What is expected
Every line of the data below is to be duplicated exactly, pictures excepted.

Data for this task
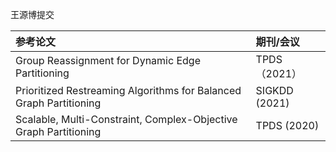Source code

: 王源博提交

| 参考论文        | 期刊/会议   |
| :--------  | :-----  |
|Group Reassignment for Dynamic Edge Partitioning | TPDS（2021）|
| Prioritized Restreaming Algorithms for Balanced Graph Partitioning | SIGKDD (2021)|
| Scalable, Multi-Constraint, Complex-Objective Graph Partitioning|TPDS (2020)|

Answer for the task
Source code

: 王源博提交

| 参考论文        | 期刊/会议   |
| :--------  | :-----  |
|Group Reassignment for Dynamic Edge Partitioning | TPDS（2021）|
| Prioritized Restreaming Algorithms for Balanced Graph Partitioning | SIGKDD (2021)|
| Scalable, Multi-Constraint, Complex-Objective Graph Partitioning|TPDS (2020)|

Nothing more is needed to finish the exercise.